The National Average for a 30 Year Fixed Rate Mortgage reported for last week was unchanged at 3.87% with a cost of just under 1 point (0.8 point) to get that rate according to a Freddie Mac Report.

Congress Passes Payroll Tax Cut Extension

A payroll tax cut and jobless benefits measure passed both the House and Senate Friday after lawmakers reached a compromise earlier this week.

The House voted 293-132 and the Senate 60-36 to approve the extension through the end of this year.
President Barack Obama earlier expressed his intent to sign the bill upon passage by Congress. A two-month extension of the benefits enacted in December would expire Feb. 29.

Economic News

National Association of Home Builders/Wells Fargo index, shows homebuilder confidence at a four-year high. The index report shows homebuilder confidence rising from an index score of 25 to 29, a solid increase that is still below the preferred 50-plus level.
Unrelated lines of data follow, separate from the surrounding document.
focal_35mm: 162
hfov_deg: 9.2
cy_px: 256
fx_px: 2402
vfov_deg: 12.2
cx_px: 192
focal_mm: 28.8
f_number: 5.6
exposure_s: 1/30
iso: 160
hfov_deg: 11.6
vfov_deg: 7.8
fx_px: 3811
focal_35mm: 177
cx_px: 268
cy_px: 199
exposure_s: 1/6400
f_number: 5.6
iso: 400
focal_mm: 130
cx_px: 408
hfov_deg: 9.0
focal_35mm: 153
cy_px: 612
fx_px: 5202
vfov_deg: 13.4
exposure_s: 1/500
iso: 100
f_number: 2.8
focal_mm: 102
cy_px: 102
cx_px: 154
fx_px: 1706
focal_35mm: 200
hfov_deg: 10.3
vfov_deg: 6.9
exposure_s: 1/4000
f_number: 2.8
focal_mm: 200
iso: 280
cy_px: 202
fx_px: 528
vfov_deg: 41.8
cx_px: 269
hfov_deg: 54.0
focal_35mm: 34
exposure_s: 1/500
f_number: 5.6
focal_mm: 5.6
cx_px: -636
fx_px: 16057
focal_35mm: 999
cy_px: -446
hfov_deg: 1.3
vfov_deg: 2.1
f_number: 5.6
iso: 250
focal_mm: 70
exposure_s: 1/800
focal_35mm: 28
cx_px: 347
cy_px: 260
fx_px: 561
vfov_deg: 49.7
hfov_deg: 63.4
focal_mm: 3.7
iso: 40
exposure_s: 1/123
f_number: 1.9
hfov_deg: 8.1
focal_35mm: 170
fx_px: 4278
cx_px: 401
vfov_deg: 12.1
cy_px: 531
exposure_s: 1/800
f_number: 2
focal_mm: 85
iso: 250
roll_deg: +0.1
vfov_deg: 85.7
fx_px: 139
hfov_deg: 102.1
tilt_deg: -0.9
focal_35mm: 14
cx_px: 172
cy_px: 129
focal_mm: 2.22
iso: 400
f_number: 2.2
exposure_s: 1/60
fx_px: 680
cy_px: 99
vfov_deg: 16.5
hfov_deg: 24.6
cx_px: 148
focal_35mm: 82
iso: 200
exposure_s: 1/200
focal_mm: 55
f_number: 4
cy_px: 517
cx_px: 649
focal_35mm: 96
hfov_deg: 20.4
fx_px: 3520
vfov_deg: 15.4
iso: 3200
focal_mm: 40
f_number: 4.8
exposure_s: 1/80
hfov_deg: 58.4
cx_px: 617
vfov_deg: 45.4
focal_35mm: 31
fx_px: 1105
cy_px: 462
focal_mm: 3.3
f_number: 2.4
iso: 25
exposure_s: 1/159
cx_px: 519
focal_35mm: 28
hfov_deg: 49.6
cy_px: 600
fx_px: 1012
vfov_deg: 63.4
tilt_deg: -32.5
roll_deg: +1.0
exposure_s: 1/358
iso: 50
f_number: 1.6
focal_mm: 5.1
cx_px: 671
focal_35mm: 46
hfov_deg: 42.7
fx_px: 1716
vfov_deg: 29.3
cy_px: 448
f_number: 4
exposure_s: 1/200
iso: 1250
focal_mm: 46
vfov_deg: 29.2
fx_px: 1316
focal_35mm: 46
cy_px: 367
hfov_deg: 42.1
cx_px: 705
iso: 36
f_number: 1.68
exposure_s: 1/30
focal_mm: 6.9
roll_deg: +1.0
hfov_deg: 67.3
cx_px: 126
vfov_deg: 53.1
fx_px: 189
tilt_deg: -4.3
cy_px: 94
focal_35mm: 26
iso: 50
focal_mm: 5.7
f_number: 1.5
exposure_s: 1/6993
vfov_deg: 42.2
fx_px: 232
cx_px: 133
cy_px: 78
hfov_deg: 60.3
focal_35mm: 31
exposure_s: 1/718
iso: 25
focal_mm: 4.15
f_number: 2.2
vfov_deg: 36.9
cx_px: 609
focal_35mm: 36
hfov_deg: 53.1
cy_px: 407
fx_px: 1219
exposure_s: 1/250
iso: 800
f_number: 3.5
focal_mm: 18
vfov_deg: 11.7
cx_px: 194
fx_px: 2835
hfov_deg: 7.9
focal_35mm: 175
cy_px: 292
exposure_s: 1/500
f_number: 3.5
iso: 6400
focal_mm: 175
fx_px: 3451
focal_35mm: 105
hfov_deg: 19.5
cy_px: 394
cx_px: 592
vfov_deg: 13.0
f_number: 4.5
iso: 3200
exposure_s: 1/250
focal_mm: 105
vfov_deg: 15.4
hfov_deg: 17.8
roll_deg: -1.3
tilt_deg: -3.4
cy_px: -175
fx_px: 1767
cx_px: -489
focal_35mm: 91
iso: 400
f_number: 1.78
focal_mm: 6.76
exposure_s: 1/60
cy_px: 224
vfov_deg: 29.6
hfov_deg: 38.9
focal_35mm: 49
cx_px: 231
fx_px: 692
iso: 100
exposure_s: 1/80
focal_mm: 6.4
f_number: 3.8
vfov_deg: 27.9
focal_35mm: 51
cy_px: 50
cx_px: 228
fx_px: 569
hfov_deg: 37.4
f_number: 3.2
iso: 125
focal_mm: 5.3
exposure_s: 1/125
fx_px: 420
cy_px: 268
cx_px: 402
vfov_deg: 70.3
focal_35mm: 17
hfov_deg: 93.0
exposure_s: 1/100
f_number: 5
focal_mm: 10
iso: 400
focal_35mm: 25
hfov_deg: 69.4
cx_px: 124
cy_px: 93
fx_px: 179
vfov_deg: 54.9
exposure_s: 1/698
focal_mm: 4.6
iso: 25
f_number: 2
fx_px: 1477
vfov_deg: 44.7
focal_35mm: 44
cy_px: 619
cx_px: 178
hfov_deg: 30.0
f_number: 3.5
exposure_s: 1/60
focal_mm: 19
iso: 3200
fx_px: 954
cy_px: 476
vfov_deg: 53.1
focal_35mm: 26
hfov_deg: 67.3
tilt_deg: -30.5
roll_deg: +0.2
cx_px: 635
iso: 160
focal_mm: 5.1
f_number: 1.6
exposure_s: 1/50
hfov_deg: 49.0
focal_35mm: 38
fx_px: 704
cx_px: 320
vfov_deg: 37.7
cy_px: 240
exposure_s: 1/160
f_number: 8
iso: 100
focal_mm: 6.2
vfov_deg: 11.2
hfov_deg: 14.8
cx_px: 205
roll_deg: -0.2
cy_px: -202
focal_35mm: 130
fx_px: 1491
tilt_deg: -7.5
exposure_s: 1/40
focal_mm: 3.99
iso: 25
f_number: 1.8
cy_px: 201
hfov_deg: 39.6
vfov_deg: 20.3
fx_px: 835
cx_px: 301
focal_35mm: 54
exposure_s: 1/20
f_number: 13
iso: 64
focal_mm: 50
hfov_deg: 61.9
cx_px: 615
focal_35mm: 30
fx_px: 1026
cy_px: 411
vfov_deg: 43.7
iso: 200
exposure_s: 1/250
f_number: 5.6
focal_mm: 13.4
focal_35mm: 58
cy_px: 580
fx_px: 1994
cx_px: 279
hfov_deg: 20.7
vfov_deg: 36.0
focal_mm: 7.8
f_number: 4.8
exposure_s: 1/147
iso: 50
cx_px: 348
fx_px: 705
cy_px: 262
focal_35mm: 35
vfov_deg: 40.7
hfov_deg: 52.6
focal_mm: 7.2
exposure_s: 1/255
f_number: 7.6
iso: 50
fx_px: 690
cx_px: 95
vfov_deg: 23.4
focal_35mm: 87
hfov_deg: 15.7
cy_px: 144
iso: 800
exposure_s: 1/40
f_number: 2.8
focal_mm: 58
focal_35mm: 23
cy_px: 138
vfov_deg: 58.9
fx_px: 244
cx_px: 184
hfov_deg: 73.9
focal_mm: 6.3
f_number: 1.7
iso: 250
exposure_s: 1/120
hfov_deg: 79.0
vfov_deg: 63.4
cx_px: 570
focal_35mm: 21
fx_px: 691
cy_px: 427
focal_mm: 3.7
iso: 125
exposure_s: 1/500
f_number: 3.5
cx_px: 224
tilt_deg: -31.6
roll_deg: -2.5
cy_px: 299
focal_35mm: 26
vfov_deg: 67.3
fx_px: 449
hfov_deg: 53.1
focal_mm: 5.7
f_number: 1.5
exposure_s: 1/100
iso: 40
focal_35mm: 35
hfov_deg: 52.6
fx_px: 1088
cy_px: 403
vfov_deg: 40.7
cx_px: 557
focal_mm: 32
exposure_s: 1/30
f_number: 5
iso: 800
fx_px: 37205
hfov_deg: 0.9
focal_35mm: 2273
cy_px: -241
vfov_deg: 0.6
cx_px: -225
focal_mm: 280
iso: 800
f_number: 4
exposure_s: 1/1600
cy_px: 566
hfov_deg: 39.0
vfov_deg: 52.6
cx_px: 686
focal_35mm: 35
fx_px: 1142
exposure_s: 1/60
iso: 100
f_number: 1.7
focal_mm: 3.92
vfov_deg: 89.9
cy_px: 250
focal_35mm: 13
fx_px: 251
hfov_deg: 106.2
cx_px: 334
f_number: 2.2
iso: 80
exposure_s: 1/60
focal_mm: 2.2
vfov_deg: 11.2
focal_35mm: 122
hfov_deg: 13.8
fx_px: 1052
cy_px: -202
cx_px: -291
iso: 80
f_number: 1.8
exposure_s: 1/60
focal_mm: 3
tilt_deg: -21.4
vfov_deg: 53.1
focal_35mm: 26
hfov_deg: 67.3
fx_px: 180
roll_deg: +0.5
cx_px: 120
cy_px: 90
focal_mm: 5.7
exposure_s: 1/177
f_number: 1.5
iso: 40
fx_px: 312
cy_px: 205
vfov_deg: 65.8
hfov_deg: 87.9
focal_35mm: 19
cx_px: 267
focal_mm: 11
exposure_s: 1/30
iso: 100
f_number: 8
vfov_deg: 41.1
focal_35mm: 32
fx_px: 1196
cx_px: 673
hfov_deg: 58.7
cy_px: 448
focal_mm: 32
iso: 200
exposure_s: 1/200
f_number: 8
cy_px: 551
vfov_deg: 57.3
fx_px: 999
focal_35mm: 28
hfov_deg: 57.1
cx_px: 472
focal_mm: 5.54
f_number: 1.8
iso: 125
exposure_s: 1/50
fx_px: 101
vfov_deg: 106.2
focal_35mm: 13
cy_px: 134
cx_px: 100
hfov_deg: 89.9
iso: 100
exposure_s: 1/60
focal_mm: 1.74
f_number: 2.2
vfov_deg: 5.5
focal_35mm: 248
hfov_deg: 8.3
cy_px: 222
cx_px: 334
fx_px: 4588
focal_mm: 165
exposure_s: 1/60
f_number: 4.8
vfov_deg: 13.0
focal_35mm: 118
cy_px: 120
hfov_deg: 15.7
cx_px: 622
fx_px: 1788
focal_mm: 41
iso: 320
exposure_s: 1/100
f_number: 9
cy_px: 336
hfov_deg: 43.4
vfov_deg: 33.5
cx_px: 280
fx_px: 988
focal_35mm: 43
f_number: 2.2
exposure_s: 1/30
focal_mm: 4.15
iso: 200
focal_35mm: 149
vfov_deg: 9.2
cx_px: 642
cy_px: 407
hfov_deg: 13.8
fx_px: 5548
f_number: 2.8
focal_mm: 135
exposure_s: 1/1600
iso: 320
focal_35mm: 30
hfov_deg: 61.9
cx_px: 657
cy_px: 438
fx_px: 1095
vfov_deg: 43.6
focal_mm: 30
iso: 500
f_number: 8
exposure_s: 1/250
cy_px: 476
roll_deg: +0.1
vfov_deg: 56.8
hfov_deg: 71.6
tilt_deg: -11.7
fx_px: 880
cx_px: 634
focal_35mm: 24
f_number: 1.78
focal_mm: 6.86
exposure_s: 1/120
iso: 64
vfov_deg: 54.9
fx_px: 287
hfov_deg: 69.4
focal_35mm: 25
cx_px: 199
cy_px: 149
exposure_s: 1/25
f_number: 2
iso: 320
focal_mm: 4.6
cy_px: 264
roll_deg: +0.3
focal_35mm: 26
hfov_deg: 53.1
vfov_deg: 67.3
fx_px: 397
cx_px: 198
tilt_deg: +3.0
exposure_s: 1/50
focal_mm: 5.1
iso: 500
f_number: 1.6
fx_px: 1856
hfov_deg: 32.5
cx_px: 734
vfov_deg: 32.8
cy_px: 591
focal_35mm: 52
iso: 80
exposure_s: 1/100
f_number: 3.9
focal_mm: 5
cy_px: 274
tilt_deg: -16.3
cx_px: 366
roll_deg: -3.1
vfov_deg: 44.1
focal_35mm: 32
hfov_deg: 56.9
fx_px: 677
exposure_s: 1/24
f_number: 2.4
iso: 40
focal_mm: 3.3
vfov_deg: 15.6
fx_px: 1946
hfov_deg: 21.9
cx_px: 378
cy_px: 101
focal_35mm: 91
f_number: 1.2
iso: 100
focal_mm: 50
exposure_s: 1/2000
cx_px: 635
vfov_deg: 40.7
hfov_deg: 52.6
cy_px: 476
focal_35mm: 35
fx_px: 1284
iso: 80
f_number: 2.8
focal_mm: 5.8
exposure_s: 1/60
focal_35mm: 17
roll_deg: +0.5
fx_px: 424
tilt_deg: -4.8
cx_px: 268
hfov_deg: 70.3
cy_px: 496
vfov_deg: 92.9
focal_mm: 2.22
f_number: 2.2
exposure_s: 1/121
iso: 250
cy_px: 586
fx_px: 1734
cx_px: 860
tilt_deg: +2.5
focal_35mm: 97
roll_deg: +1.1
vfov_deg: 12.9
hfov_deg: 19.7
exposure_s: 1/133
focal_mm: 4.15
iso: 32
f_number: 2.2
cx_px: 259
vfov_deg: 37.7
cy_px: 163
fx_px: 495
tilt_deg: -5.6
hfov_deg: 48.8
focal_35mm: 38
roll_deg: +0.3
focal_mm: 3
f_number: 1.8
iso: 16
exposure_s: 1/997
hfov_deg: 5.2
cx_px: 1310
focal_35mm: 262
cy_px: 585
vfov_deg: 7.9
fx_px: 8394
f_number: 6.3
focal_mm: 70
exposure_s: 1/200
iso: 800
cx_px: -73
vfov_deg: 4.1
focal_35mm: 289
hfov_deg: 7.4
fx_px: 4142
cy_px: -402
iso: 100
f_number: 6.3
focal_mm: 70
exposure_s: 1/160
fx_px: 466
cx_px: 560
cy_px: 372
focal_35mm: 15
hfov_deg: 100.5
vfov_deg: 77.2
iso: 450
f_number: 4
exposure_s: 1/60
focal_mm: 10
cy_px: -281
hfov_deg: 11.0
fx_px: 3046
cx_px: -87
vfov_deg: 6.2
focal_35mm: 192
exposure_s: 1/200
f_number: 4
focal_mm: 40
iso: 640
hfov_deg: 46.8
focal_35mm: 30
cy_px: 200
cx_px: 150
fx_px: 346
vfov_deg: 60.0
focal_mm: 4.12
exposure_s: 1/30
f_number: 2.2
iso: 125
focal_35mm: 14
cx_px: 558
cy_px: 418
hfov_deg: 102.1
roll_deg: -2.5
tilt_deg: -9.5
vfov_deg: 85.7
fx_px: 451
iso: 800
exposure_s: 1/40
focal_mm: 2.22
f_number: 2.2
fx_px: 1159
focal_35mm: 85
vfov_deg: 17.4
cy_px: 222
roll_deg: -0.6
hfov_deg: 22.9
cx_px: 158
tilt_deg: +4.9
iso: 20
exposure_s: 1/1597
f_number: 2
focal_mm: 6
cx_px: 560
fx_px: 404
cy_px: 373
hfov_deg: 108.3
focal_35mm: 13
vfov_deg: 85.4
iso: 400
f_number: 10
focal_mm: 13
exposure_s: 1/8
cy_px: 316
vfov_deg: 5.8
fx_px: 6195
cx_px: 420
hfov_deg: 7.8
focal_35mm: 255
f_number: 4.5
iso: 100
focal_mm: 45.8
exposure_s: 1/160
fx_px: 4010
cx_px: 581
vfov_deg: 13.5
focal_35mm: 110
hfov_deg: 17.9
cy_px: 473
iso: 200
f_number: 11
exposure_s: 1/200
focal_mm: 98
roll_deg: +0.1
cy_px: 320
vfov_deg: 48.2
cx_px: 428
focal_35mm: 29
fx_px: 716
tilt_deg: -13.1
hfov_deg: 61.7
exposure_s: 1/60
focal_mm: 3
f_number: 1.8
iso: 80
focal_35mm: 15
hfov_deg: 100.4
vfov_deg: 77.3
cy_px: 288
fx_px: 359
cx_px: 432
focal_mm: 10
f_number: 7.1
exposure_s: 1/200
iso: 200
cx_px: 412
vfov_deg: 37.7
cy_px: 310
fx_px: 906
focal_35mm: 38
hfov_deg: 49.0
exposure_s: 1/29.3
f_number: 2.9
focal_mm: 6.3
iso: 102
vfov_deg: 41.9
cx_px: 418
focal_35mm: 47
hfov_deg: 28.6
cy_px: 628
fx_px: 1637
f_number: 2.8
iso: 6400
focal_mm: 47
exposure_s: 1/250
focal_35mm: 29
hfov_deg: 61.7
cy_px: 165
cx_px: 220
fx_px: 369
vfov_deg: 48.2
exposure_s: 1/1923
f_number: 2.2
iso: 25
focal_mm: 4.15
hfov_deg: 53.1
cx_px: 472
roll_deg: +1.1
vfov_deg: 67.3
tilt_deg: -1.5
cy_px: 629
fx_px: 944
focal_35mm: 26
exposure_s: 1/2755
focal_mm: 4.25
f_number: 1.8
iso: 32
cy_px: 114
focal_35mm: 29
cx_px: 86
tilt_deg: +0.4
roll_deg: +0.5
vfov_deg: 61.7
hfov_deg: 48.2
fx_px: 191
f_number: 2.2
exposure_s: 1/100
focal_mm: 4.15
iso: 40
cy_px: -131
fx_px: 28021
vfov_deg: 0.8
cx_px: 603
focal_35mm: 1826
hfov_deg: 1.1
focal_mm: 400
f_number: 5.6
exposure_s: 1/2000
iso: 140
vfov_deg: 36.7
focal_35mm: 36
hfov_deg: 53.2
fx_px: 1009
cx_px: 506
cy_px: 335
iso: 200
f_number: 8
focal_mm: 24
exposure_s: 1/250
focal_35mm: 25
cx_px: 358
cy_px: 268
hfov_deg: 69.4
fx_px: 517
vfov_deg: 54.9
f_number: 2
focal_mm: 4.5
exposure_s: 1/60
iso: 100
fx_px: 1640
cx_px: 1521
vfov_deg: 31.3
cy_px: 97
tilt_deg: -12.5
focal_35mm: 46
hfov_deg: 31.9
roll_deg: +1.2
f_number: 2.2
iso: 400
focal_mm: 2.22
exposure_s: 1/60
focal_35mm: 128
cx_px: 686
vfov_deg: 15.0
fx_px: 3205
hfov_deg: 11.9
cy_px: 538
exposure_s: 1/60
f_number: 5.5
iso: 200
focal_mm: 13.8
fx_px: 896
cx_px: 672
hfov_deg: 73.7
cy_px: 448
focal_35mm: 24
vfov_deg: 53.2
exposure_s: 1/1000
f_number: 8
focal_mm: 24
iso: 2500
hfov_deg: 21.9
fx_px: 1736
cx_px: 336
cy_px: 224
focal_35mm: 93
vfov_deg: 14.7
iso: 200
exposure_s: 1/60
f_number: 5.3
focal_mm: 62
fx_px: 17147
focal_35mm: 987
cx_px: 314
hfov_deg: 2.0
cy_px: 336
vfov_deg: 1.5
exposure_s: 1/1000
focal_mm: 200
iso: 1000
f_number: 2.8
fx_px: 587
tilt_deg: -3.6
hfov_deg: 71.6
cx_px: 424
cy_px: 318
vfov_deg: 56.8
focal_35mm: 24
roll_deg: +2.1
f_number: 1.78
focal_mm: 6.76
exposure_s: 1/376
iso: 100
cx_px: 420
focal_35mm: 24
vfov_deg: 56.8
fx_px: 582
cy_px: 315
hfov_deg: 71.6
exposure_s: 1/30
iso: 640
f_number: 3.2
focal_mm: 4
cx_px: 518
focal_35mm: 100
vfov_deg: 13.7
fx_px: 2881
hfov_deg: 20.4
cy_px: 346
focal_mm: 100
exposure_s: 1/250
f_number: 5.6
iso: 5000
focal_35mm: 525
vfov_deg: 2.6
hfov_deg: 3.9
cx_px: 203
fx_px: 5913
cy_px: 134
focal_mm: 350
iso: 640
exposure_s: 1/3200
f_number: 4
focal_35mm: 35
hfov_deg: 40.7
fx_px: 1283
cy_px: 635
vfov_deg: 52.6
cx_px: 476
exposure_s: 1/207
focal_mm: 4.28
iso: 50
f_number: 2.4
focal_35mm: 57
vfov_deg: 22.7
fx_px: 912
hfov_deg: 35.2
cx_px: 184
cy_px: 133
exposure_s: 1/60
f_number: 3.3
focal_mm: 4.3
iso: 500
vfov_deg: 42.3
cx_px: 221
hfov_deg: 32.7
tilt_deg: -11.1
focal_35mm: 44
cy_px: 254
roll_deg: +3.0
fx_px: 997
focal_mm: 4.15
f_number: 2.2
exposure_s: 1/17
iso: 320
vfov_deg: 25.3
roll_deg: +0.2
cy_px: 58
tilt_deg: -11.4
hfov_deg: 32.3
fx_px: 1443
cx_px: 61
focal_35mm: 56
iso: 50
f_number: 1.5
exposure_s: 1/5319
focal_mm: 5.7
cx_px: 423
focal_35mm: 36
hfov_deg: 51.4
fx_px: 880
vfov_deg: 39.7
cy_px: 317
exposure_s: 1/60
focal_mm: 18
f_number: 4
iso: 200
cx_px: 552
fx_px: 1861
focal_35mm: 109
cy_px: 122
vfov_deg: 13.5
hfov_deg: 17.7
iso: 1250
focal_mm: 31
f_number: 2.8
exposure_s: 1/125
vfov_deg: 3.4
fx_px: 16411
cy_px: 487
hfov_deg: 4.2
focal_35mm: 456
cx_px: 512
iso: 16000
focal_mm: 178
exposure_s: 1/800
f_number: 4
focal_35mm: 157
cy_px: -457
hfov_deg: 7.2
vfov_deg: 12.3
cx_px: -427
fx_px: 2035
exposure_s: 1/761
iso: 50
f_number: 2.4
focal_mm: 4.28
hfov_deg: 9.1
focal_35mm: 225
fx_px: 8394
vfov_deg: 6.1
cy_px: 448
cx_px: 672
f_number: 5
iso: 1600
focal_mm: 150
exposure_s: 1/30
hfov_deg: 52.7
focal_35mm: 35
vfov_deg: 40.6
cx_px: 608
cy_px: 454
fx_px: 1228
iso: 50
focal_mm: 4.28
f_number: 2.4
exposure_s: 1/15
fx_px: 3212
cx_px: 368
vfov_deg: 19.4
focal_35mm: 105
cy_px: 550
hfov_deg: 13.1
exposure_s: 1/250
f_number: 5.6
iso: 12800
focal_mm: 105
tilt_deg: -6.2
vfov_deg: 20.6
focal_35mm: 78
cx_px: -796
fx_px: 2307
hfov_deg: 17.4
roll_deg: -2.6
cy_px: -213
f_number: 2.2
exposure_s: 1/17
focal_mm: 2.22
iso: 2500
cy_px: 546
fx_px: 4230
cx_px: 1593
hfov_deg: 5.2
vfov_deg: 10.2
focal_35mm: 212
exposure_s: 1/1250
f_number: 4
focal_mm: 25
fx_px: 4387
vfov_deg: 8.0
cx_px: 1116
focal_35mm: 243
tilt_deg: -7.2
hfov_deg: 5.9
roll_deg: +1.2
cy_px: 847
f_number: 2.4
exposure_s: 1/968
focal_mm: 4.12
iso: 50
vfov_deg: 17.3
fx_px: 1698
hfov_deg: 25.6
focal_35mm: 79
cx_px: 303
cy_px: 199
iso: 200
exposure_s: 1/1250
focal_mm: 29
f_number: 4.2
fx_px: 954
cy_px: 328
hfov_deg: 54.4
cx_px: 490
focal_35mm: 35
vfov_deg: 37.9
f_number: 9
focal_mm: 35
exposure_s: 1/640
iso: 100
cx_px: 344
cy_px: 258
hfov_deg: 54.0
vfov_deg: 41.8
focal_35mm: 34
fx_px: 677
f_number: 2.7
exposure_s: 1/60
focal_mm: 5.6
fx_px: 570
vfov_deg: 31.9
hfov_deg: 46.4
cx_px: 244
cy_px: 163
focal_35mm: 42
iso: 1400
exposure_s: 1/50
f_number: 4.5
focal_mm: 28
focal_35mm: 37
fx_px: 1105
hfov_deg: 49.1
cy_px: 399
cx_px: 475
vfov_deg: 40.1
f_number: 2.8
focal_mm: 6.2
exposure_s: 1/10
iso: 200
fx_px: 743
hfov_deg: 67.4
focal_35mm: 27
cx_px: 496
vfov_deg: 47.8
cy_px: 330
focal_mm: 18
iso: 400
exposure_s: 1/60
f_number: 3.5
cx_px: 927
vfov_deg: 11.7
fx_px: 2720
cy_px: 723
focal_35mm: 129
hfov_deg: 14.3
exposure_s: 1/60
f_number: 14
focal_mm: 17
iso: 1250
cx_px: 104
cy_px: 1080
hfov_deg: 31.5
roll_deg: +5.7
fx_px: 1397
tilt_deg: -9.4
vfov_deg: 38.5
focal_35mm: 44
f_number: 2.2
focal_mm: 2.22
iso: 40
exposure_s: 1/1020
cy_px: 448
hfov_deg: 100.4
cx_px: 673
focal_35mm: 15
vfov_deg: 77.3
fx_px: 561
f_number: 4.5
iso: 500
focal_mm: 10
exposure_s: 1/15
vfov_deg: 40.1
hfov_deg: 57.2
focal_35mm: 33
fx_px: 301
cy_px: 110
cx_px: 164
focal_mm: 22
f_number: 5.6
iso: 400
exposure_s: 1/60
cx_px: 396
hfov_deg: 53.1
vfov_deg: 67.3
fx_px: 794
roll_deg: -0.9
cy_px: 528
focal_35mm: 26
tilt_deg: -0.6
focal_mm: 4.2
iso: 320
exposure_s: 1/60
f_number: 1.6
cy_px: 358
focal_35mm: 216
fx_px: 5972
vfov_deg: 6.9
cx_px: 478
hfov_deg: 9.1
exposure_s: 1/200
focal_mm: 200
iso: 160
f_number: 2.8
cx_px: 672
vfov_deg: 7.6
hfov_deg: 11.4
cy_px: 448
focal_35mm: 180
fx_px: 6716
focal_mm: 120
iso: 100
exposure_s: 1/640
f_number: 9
A score of 50 or above generally signifies a confident homebuilding market.

Housing Starts rise by 1.5% in January.

The Congressional Budget office (CBO) says after three years of the Unemployment Rate being over 8%, its the longest period of high unemployment since the Great Depression.

Weekly Jobless Claims fall by 13K to 348K.

Foreclosure filings edged up by 3% in January.

Core Producer Price Index (PPI) doubles expectations to 0.4%.

NY Fed’s Empire State Survey Improves More Than Expected, at 19.53 in Feb.Vs. 13.48 in Jan.

Consumer Spending rose in January by 0.4% as evidenced by the Retail Sales report…but was below the 0.8% rise that was expected.

Consumer Price Index Rises 0.2% in January, Core Also Up 0.2%.